- Interactive map of Big Muskego lake
- Location: Waukesha County, Wisconsin
- Coordinates: 42°52′35″N 88°06′46″W﻿ / ﻿42.8765°N 88.1128°W
- Type: Glacial
- Basin countries: United States
- Surface area: 2,260 acres (914.6 ha)
- Average depth: 3 ft (0.91 m)
- Max. depth: 8 ft (2.4 m)

= Big Muskego Lake =

Lake in Wisconsin, United States

Big Muskego Lake is a shallow flow-through glacial lake in Muskego, Waukesha County, Wisconsin. It is located approximately 3 miles southeast of the smaller but deeper Little Muskego Lake. It is a popular site for birdwatching, hunting, and fishing, with noted populations of largemouth bass, panfish, and northern pike. The lake itself has a max depth of 8 feet and an average depth of 3 feet, while the connected embayment of Bass Bay has a max depth of 23 feet and an average depth of 12 feet.

== Geography ==
Big Muskego Lake covers approximately 2,260 acres, the vast majority of which is shallow water with a depth under 4 feet. A connected embayment, Bass Bay, is deeper, with an average depth of 12 feet, similar to other glacially formed "kettle" lakes in the region. The lake is the central component of the Big Muskego Lake Wildlife Area, maintained by the Wisconsin Department of Natural Resources in collaboration with local authorities.

== History ==
The Muskego area was first inhabited by the Potawatomi, with European settlers arriving around 1827. Native lands were ceded to the government within five years. Norwegian settlers were the predominant ethnic group in the area by 1839.

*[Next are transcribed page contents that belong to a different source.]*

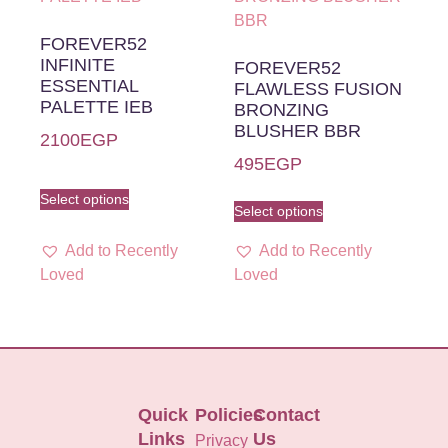
FOREVER52
INFINITE
FOREVER52
ESSENTIAL
FLAWLESS FUSION
PALETTE IEB
BRONZING
BLUSHER BBR
2100
EGP
495
EGP
Select options
Select options
Add to Recently
Add to Recently
Loved
Loved
Quick
Policies
Contact
Links
Us
Privacy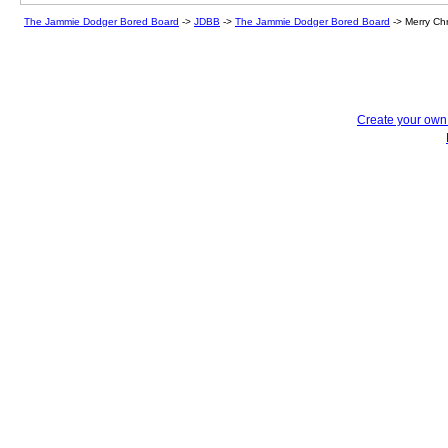
The Jammie Dodger Bored Board
->
JDBB
->
The Jammie Dodger Bored Board
->
Merry Ch
Create your ow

The lake was turbid and dominated by carp until the mid-1990s. Environmental restoration efforts drastically improved the lake's water and habitat quality between 1995 and 1997, and the Wisconsin Department of Natural Resources established the Big Muskego Lake Wildlife Area in 1999 to preserve the rehabilitative effects.

== Recreation ==
The lake has two designated boat launches. Popular activities in and near the lake include birdwatching, hunting, fishing, boating (primarily with canoes and kayaks due to shallow depth) and hiking. The lake has no designated hiking trail. It is considered a place of ornithological importance, making it a popular spot for birdwatching.

The Big Muskego Lake Wildlife Area is closed annually from 1 September to 31 December, except for licensed gun and muzzle-loading deer hunting.